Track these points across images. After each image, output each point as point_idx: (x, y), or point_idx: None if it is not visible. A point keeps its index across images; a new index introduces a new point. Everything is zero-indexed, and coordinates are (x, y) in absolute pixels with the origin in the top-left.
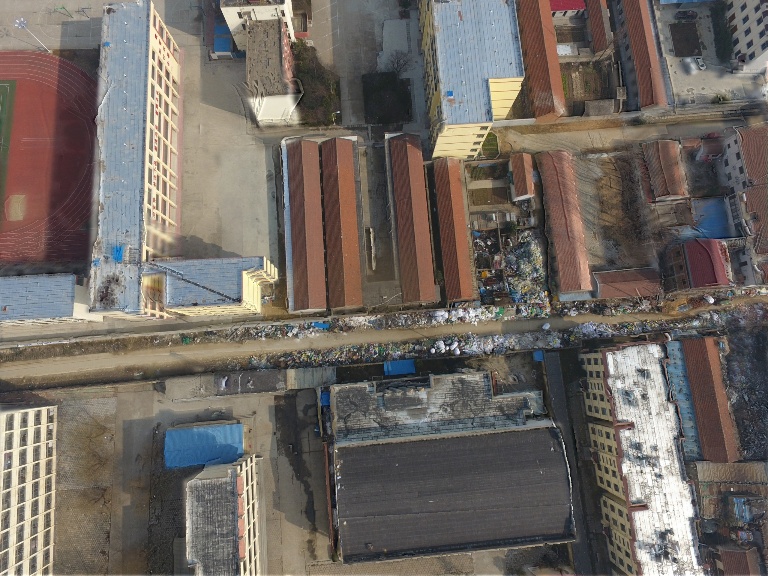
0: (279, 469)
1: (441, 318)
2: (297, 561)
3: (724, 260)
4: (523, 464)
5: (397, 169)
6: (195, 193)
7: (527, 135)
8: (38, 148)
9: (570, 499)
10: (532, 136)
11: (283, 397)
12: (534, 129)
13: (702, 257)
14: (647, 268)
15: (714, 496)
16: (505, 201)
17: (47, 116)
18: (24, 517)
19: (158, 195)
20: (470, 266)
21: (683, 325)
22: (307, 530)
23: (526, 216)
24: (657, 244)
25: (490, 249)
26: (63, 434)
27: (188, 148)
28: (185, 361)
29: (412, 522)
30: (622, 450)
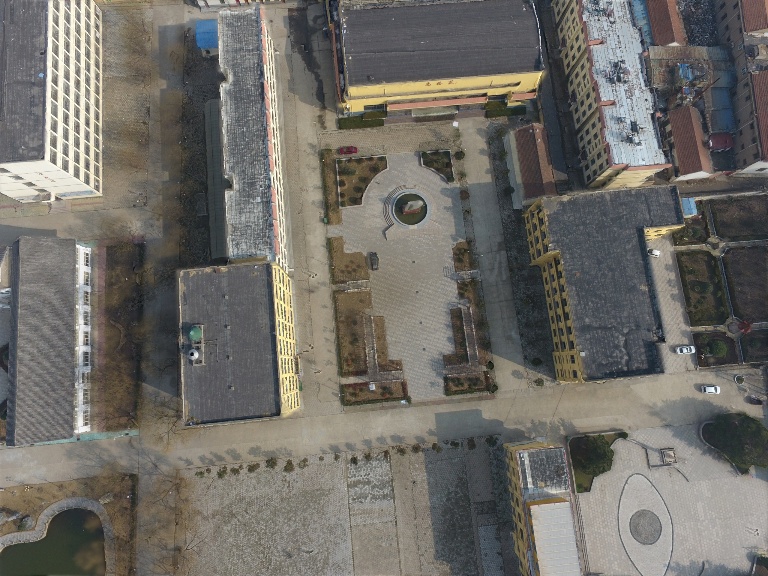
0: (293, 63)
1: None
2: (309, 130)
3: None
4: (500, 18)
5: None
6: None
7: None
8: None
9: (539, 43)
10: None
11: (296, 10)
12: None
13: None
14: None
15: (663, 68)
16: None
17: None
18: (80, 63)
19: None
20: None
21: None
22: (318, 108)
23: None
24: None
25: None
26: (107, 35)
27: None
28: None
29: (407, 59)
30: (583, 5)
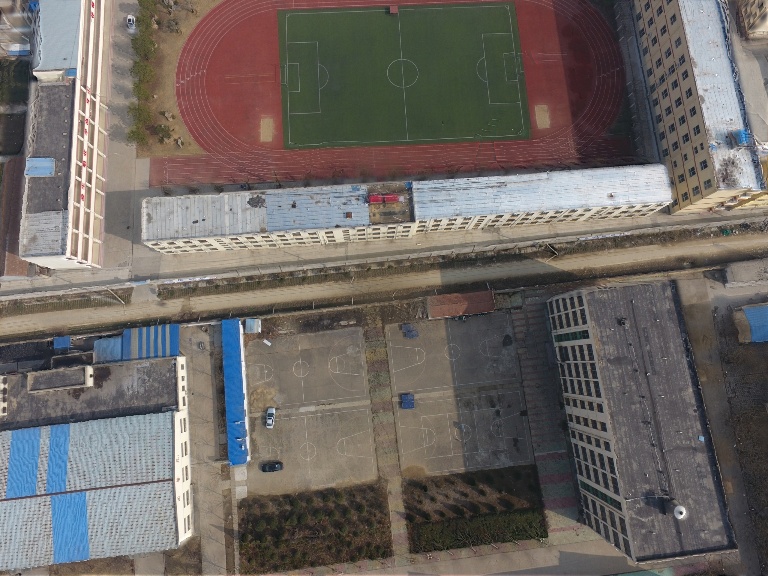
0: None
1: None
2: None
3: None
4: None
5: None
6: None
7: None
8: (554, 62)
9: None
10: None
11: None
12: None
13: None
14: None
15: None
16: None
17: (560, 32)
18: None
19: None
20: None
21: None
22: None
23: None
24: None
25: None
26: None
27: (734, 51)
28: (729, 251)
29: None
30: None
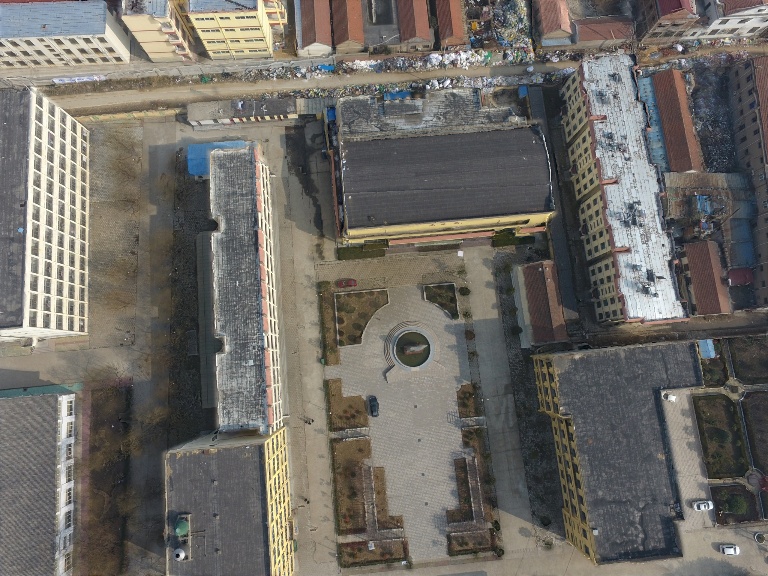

The problem:
Copy out each line of the listing above that includes the word "Everything", reproducing every such line in full.

Result of this exercise:
Track these points across images. After each image, output each point as point_idx: (x, y), or point_idx: None if it is not visible. A point keeps its index across images; a new index introduces a new point. Everything is zero-indexed, and coordinates are (x, y) in absolute pixels with the origin in the top-left.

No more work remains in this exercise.